Is there any other materials that derives the LSTM back propagation and carousel of error except the original paper? (I could not understand it, sorry).

I tried deriving and got stuck, and asked the following question: LSTMs - Data Science Stack Exchange question, however, it doesn't seems that there are much people interested in hand derivation of LSTMs.

Thanks

user1157751
  • 689
  • 1
  • 8
  • 22

1 Answers1

2

One tool that may be helpful is Aiden Gomez's blog post. Its strength lies primarily in the fact that he runs through a toy/numerical example, which when paired with the original paper/thesis , serves as a great foundational tool.

I did take a look at the site you mentioned in your other question, it's actually an excellent resource. I'll hop on over and try and clarify what I can for you when I get a chance. It looks like you've misunderstood/overlooked notation which can happen since there are so many components involved.

It may also be worth taking a look at some code.

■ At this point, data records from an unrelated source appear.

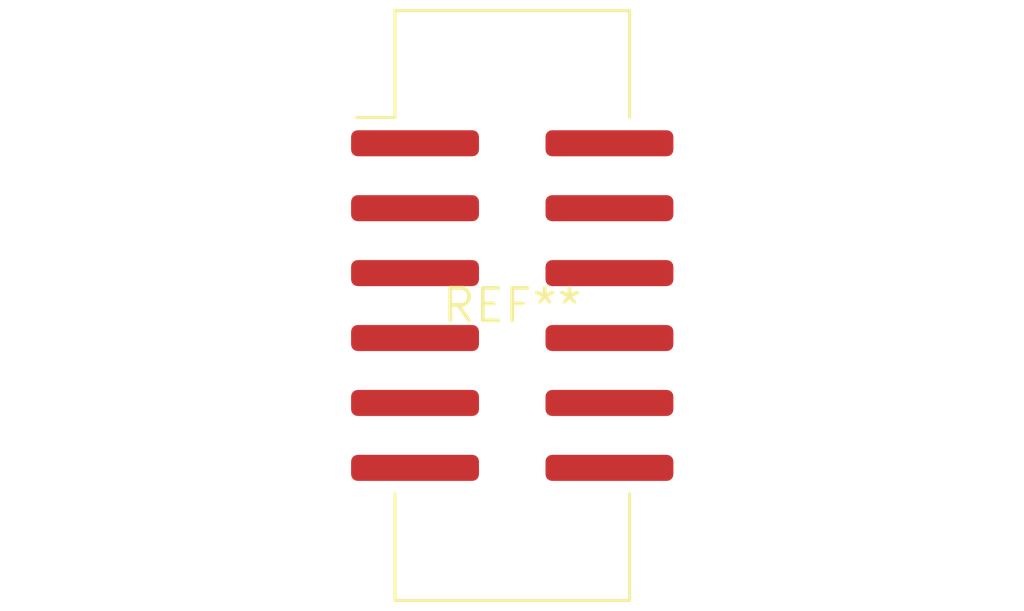
<source format=kicad_pcb>
(kicad_pcb (version 20240108) (generator pcbnew)

  (general
    (thickness 1.6)
  )

  (paper "A4")
  (layers
    (0 "F.Cu" signal)
    (31 "B.Cu" signal)
    (32 "B.Adhes" user "B.Adhesive")
    (33 "F.Adhes" user "F.Adhesive")
    (34 "B.Paste" user)
    (35 "F.Paste" user)
    (36 "B.SilkS" user "B.Silkscreen")
    (37 "F.SilkS" user "F.Silkscreen")
    (38 "B.Mask" user)
    (39 "F.Mask" user)
    (40 "Dwgs.User" user "User.Drawings")
    (41 "Cmts.User" user "User.Comments")
    (42 "Eco1.User" user "User.Eco1")
    (43 "Eco2.User" user "User.Eco2")
    (44 "Edge.Cuts" user)
    (45 "Margin" user)
    (46 "B.CrtYd" user "B.Courtyard")
    (47 "F.CrtYd" user "F.Courtyard")
    (48 "B.Fab" user)
    (49 "F.Fab" user)
    (50 "User.1" user)
    (51 "User.2" user)
    (52 "User.3" user)
    (53 "User.4" user)
    (54 "User.5" user)
    (55 "User.6" user)
    (56 "User.7" user)
    (57 "User.8" user)
    (58 "User.9" user)
  )

  (setup
    (pad_to_mask_clearance 0)
    (pcbplotparams
      (layerselection 0x00010fc_ffffffff)
      (plot_on_all_layers_selection 0x0000000_00000000)
      (disableapertmacros false)
      (usegerberextensions false)
      (usegerberattributes false)
      (usegerberadvancedattributes false)
      (creategerberjobfile false)
      (dashed_line_dash_ratio 12.000000)
      (dashed_line_gap_ratio 3.000000)
      (svgprecision 4)
      (plotframeref false)
      (viasonmask false)
      (mode 1)
      (useauxorigin false)
      (hpglpennumber 1)
      (hpglpenspeed 20)
      (hpglpendiameter 15.000000)
      (dxfpolygonmode false)
      (dxfimperialunits false)
      (dxfusepcbnewfont false)
      (psnegative false)
      (psa4output false)
      (plotreference false)
      (plotvalue false)
      (plotinvisibletext false)
      (sketchpadsonfab false)
      (subtractmaskfromsilk false)
      (outputformat 1)
      (mirror false)
      (drillshape 1)
      (scaleselection 1)
      (outputdirectory "")
    )
  )

  (net 0 "")

  (footprint "IDC-Header_2x06_P2.54mm_Vertical_SMD" (layer "F.Cu") (at 0 0))

)

</source>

Siraj Raval has a great video on LSTMs and includes the code in the link I've included. No libraries. I wouldn't dive too deep, but it's a great way to see the inner workings of the network.

As far as the CEC goes, there is a reddit post. If you're looking for a more rigorous handling of this topic you can either reference the original paper or often cited paper: On the Difficulty of Training Recurrent Neural Networks.